### WORK TO COMPLETE
[1] Answer each question from the economics exercises below, labeling your answers (a), (b) and (c).
(a) What does a shopper receive by swiping a loyalty card when checking out?
(b) According to the supermarket manager quoted, what does the approach come down to?
(c) Which economist is quoted on arbitrage, and which university is he at?
[2] Pick up the economics exercises on loyalty cards and arbitrage below and continue them from the point where they stop.

### PAGE EXTRACT
Many supermarkets provide regular shoppers with "loyalty cards." By swiping the card when checking out, a shopper receives reduced prices on a few goods, and the supermarket compiles information on all the shoppers' purchases. Some supermarkets have switched from giving the same price reductions to all shoppers to giving shoppers differing price reductions depending on their shopping history. A manager at one supermarket that uses this approach said, "It comes down to understanding elasticity at a household level." a. Is the use of loyalty cards that provide the same price discounts for every shopper who uses them a form of price discrimination? Briefly explain. b. Why would making price discounts depend on a shopper's buying history involve "understanding elasticity at a household level"? What information from a shopper's buying history would be relevant in predicting the shopper's response to a price discount?
Economist Richard Thaler of the University of Chicago noted that most economists consider arbitrage to be one way "that markets can do their magic." Briefly explain the role arbitrage can play in helping markets work.

### INPUT DATA
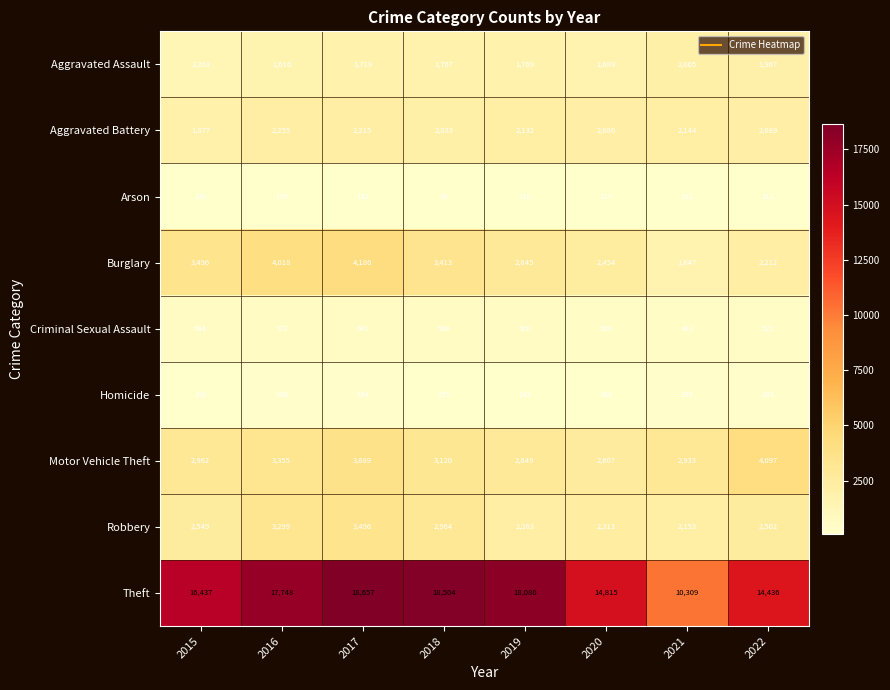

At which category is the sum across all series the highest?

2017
...
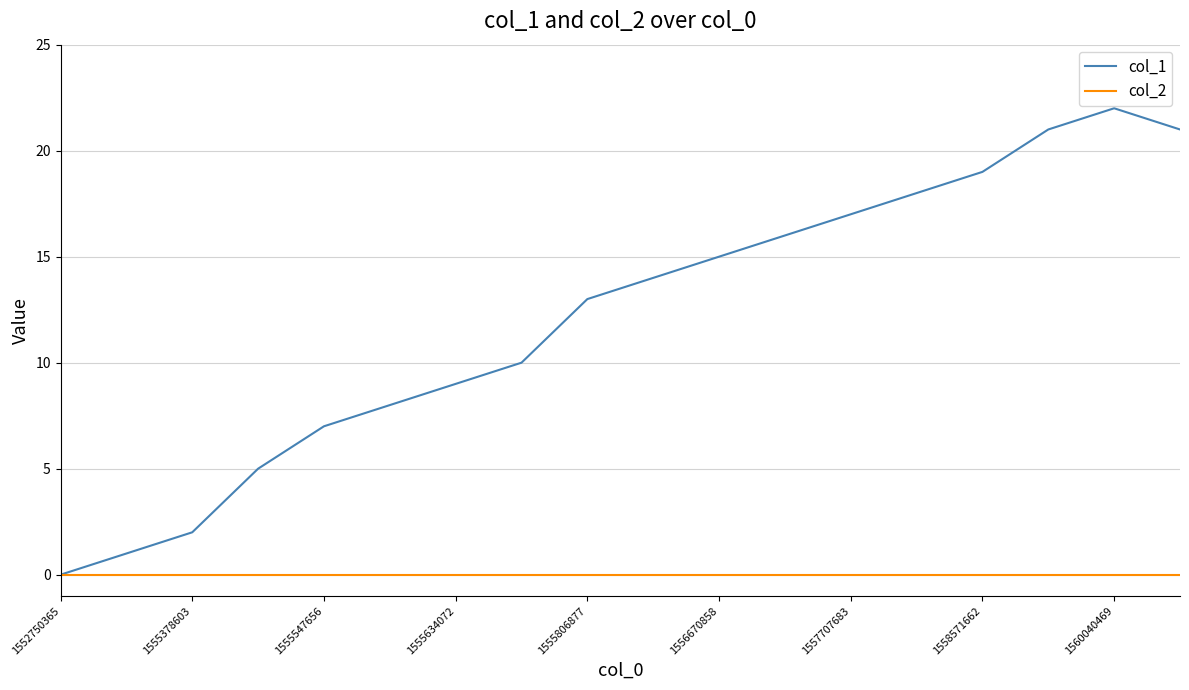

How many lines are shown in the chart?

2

### ANSWER LIST
[1]
(a) Reduced prices on a few goods.
(b) Understanding elasticity at a household level.
(c) Richard Thaler, of the University of Chicago.

[2]
A columnist on forbes.com offered the following advice to retailers practicing price discrimination: "Consumers don't much like the idea of other people getting better deals than are offered to them, and retailers need to be careful not to turn differentiated pricing into discriminatory pricing. There has to be a legal and ethical rationale for offering different prices to different customers." What would be a legally acceptable reason for offering different prices to different customers? What would be a legally unacceptable reason? Are there situations in which price discrimination might be legally acceptable but ethically unacceptable? Briefly explain.
Would you expect a publishing company to use a strict cost-plus pricing system for all its books? How might you find some indication about whether a publishing company actually is using cost-plus pricing for all its books?